Jade wasn’t finished. She climbed onto the stool next to him and leaned in, her voice low enough that the other patrons wouldn’t hear her over the music blasting from the speakers. “You’re also a blustering, cursing, ridiculous coward, and the only person you’re hurting is yourself.”
She spun around and stalked away, but Beck was close on her heels, arms wide in disbelief. “Excuse me?” he bellowed.
Jade stopped at the door, her back still to him.
“I’m the coward?” His voice came close to cracking with incredulity. “You prance around here running hot or cold depending on your mood, climbing on your high horse every time things get a little too close to home, and lecturing me about my failures while refusing to acknowledge your own, and I’m the coward?”
Jade turned on him. “What are you implying?”
He speared a finger toward her. “Oh, I’m not implying a thing! How dare you waltz in here and tell me I’m a coward when you’re just as boarded up as I am? At least I have the honesty to admit to it!”
She looked at him with incredulity. “Boarded up? Me?”

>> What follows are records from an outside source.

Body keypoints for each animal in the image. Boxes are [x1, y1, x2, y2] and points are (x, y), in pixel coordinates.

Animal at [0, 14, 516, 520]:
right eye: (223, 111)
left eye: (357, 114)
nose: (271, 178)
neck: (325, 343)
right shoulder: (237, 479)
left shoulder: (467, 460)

“Yes,” Becker exclaimed, arms still wide at his sides. “You!”
“Hey, could you two take this outside?” the bartender asked.

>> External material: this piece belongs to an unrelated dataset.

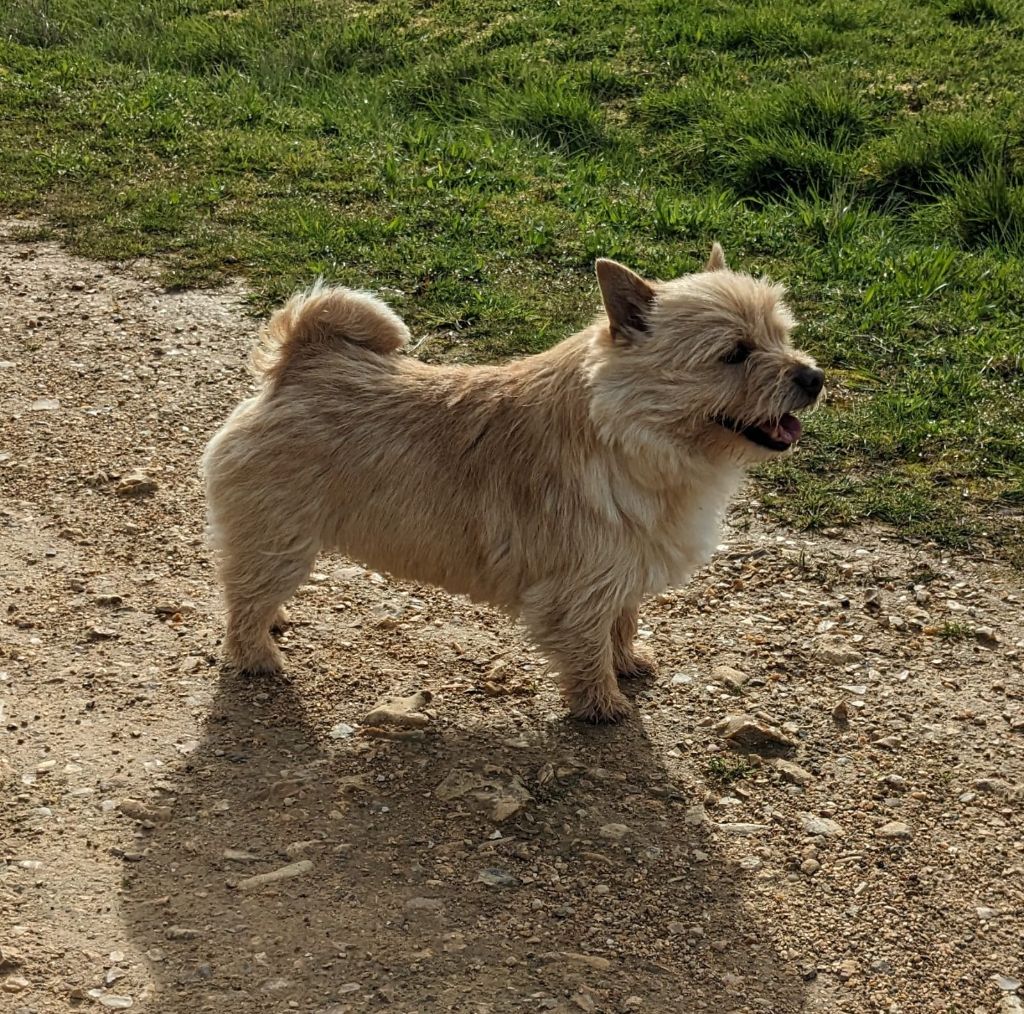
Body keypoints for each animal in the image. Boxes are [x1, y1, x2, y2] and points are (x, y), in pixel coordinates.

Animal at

Jade swiveled on her heel and exited the bar, grabbing the bicycle she’d left leaning against the front window as she marched off toward the castle. Becker dropped a bill on the counter and followed her into the deserted street.
“Oh, you do a great job of hiding it, spending time with the twins like you’re all about helping them, but the moment things get a little sticky, you run toward moral superiority like I run toward the bottle.”
Jade stood on the sidewalk, shaking her head. “I’m not like that,” she said, her voice hoarse.
“Then why won’t you let anyone in?”
“Because the ‘anyone’ in question,” she replied, pushing her bicycle with Becker on her heels, “is either drunk or angry or dangerously sober!”
Becker followed in silence for a moment. They passed through the square in the center of town, store shutters drawn and parking spots empty, then moved on toward the château.
“How ’bout others?” he finally asked. “Are there any other people you’ve let in?”
She was livid. “I have plenty of friends!”
“Then why not me?” Beck asked, surprised to hear the rough edges in his voice.
Jade kept moving forward, her eyes on the castle’s gates as they came into view. “I think we’ve already covered that.”